Framing directions if the jury is retained are critical but need consistency. There should be an agreed direction used in every case because our experience is that there is a great unevenness in judicial trial directions. Not just as to what is said; but sometimes nothing at all is deployed.
6.63We strongly recommend increased judicial guidance on these issues.
We of course accept that expert evidence concerning, for example, battered wife syndrome or [Post Traumatic Stress Disorder] may be admissible in the context of the trial of sexual abuse allegations, where such syndrome or disorder may be directly relevant to the conduct of a complainant at the time of the allegations.
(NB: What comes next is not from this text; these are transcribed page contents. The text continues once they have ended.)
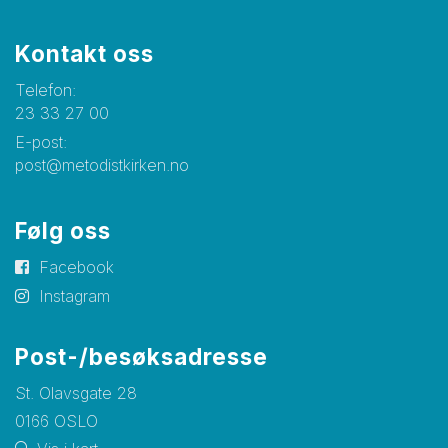
Kontakt oss
Telefon:
23 33 27 00
E-post:
post@metodistkirken.no
Følg oss
Facebook
Instagram
Post-/besøksadresse
St. Olavsgate 28
0166 OSLO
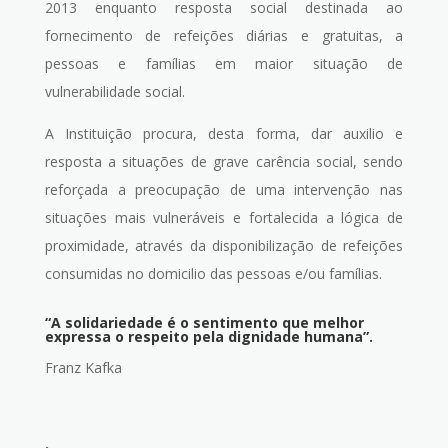
2013 enquanto resposta social destinada ao
fornecimento de refeições diárias e gratuitas, a
pessoas e famílias em maior situação de
vulnerabilidade social.
A Instituição procura, desta forma, dar auxilio e
resposta a situações de grave carência social, sendo
reforçada a preocupação de uma intervenção nas
situações mais vulneráveis e fortalecida a lógica de
proximidade, através da disponibilização de refeições
consumidas no domicilio das pessoas e/ou famílias.
“A solidariedade é o sentimento que melhor
expressa o respeito pela dignidade humana”.
Franz Kafka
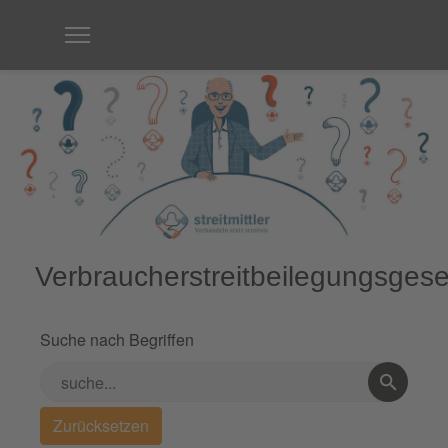
Verbraucherstreitbeilegungsgese
Suche nach Begriffen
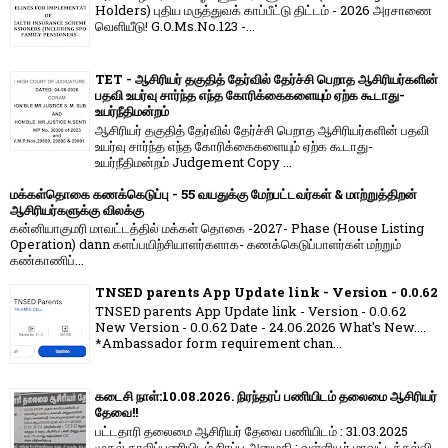
Holders) புதிய மருத்துவக் காப்பீட்டு திட்டம் - 2026 அரசாணை
வெளியீடு! G.O.Ms.No.123 -...
TET - ஆசிரியர் தகுதித் தேர்வில் தேர்ச்சி பெறாத ஆசிரியர்களின்
பதவி உயர்வு சார்ந்த எந்த கோரிக்கைகளையும் ஏற்க கூடாது-
உயர்நீதிமன்றம்
ஆசிரியர் தகுதித் தேர்வில் தேர்ச்சி பெறாத ஆசிரியர்களின் பதவி
உயர்வு சார்ந்த எந்த கோரிக்கைகளையும் ஏற்க கூடாது-
உயர்நீதிமன்றம் Judgement Copy ...
மக்கள்தொகை கணக்கெடுப்பு - 55 வயதுக்கு மேற்பட்டவர்கள் & மாற்றுத்திறன்
ஆசிரியர்களுக்கு விலக்கு
கன்னியாகுமரி மாவட்டத்தில் மக்கள் தொகை -2027- Phase (House Listing
Operation) dann களப்பயிற்சியாளர்களாக- கணக்கெடுப்பாளர்கள் மற்றும்
கண்காணிப்...
TNSED parents App Update link - Version - 0.0.62
TNSED parents App Update link - Version - 0.0.62
New Version - 0.0.62 Date - 24.06.2026 What's New....
*Ambassador form requirement chan...
கடைசி நாள்:10.08.2026. நிரந்தரப் பணியிடம் தலைமை ஆசிரியர்
தேவை!!
பட்டதாரி தலைமை ஆசிரியர் தேவை பணியிடம் : 31.03.2025
முதல் காலிப்பணியிடம் நிரப்ப அனுமதி : வள்ளியூர் மாவட்டக்கல்வி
That a complainant remained in an abusive relationship is the obvious example where expert opinion evidence may be of assistance to a jury.
6.67We understand that there are currently variations in practice in the giving of counter-intuitive evidence throughout the country, which may be due in part to the availability of experts who are willing to give that counter-intuitive evidence. At present, as far as we are aware, this type of evidence has only been used in cases where the complainant is a child, or was a child at the time of the alleged offending.
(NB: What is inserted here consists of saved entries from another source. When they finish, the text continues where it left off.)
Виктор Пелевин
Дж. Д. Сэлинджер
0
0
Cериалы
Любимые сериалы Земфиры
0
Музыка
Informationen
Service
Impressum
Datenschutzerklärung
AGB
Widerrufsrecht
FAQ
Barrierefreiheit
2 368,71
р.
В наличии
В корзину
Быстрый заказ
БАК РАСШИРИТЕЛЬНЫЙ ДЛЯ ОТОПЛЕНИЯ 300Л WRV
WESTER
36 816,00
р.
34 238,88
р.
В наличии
6.68The sexual violence support sector noted there is a shortage of people who are able and willing to give counterintuitive evidence. It is a big time commitment as the experts need to prepare at length. We were also told that consideration needs to be given to the effectiveness of counter-intuitive evidence, including how barriers to understanding counter-intuitive evidence within the jury might be overcome.
6.69We do not think the giving of expert psychological evidence in person in court, as a means of addressing misconceptions in sexual violence cases, should be ruled out. Its use should be assessed on a case-by-case basis according to whether there is someone who is well-placed to do it and whether the prosecution thinks it is required. We make no recommendations to change the status quo in terms of the use of expert counter-intuitive evidence, but its use should be addressed in the prosecutorial guidance recommended in Chapter 5. In addition, a government-level initiative to undertake an expert evidence programme including resourcing, monitoring and staffing is worthy of consideration.
6.71The cases in which an admission of evidence under section 9 is possible will, however, be small because it requires the consent of the defence. Where defendants do not understand the nature of the expert evidence (and may also be under misconceptions about sexual violence) they are unlikely to agree to a section 9 statement. Nonetheless, we recommend that parties should be encouraged to agree on the content of any expert evidence to be presented at trial, and should wherever possible admit it under section 9 by way of a written statement.
6.74There is a strong basis for arguing that sexual violence, as a form of criminal offending, is not amenable to fact-finding by 12 lay jurors. There are alternatives, but they need further analysis before they can be implemented. In the interim, the recommendations made in this chapter and in Chapters 4 and 5 should be implemented as a means to address the harm problem and the decision-making problem which are both caused and exacerbated by the presence of the jury in sexual violence trials. In addition, analysis of complete alternatives to the current jury model, and testing of those alternatives if appropriate, should take place during evaluation of the specialist court proposed in Chapter 5.